P. koraiensis Sieb. et Zucc. naturally distributed in China, Japan, Korea Peninsula and Far East;

P. kwangtungensis Chun ex Tsiang, distributed in the central and southern China;

P. morrisonicola Hayata, in central Taiwan, China;

P. parviflora Sieb. et Zucc., native to Japan but exotic to China and ROK;

P. pumila (Pall.) Reget, naturally distributed in China, Japan, DPRK and Far East;

P. sibirica (Loud.) Mayr., northwestern China and Siberia, Russia;

P. wangii Hu et Cheng, scattered and limited populations in southwestern China.

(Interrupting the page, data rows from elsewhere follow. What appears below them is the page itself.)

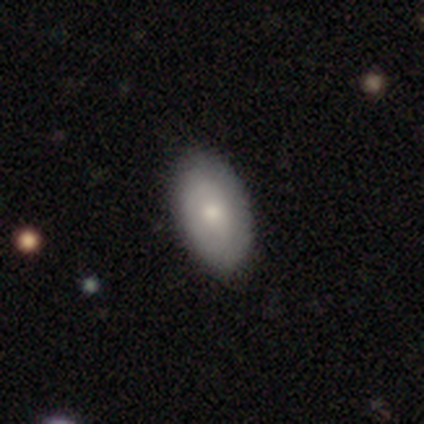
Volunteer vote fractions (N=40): A smooth galaxy with no disk features (70%) that is in between round and cigar-shaped (93%).

Vote fractions:
- Smooth or featured? smooth: 70% / featured or disk: 25% / star or artifact: 5%
- How rounded? in between: 93% / round: 4% / cigar-shaped: 4%
- Merging? none: 71% / minor disturbance: 5% / major disturbance: 3% / merger: 0%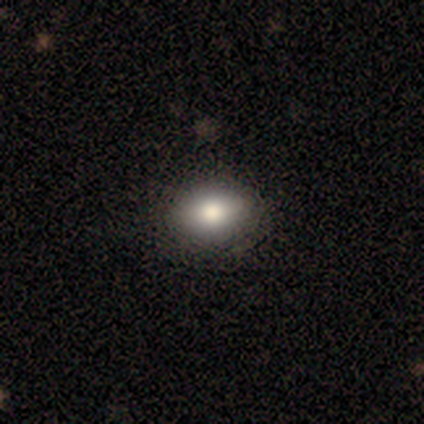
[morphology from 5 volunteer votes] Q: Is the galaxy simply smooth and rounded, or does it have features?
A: smooth — 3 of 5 (60%).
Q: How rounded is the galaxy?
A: in between — 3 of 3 (100%).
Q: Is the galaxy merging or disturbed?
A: none — 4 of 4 (100%).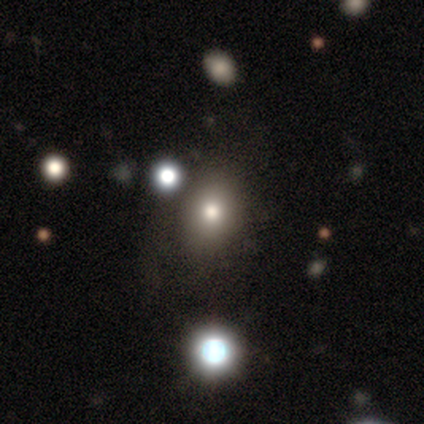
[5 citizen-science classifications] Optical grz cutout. It shows a smooth galaxy with no disk features (80%) that is round (50%, tied with in between). Merging: none (75%).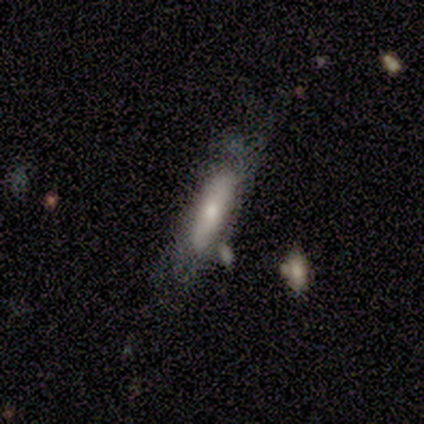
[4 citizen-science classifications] Smooth or featured? 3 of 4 (75%) said smooth. How rounded? 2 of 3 (67%) said cigar-shaped. Merging? 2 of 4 (50%) said none.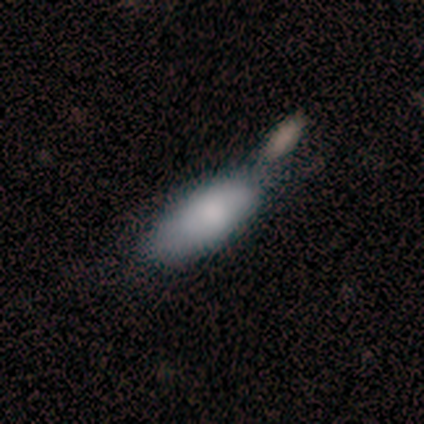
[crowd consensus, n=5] Smooth or featured?
  - smooth: 60% *
  - featured or disk: 40%
  - star or artifact: 0%
How rounded?
  - in between: 67% *
  - cigar-shaped: 33%
  - round: 0%
Merging?
  - minor disturbance: 40% * (tied)
  - merger: 40% * (tied)
  - none: 20%
  - major disturbance: 0%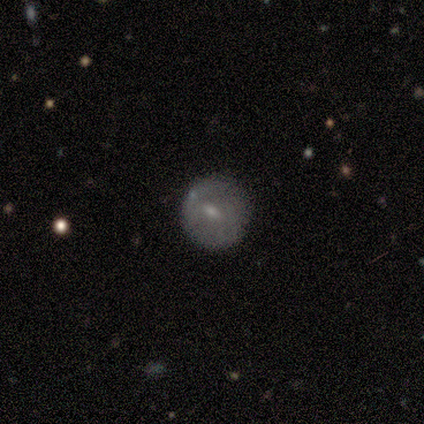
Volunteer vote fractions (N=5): featured or disk 60%, smooth 40%, star or artifact 0%. Down the decision tree: edge-on disk — no (67%); bar — weak (100%); spiral arms — no (100%); bulge size — small (100%); merging — none (80%).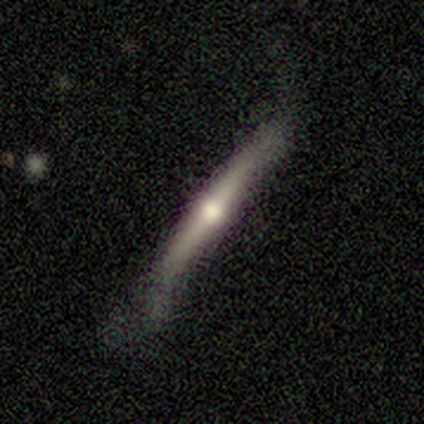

Ecologically, 5-needle pines are, in contrast to hard pines, mostly adaptive to the cold or temperate and moist environment, there exist a latitudinal gradient and trend of species replacement from north to south within their natural occurrences in East Asia (Wu, 1956; 1980; Kuan, 1982; Ma, 1992). In the north, P. pumila and P. koraiensis occur on relatively lower elevations, southwards in the temperate and subtropical zones, they are replaced by P. armandii, P. fenzeliana and P. kwangtungensis occur discontinuously further southwards at higher elevations in subtropical and tropical areas. P. dabeshanensis and P. wangii, in relic status, only occupies difficult sites in central south and southwestern China, respectively, with restricted populations or scattered individuals.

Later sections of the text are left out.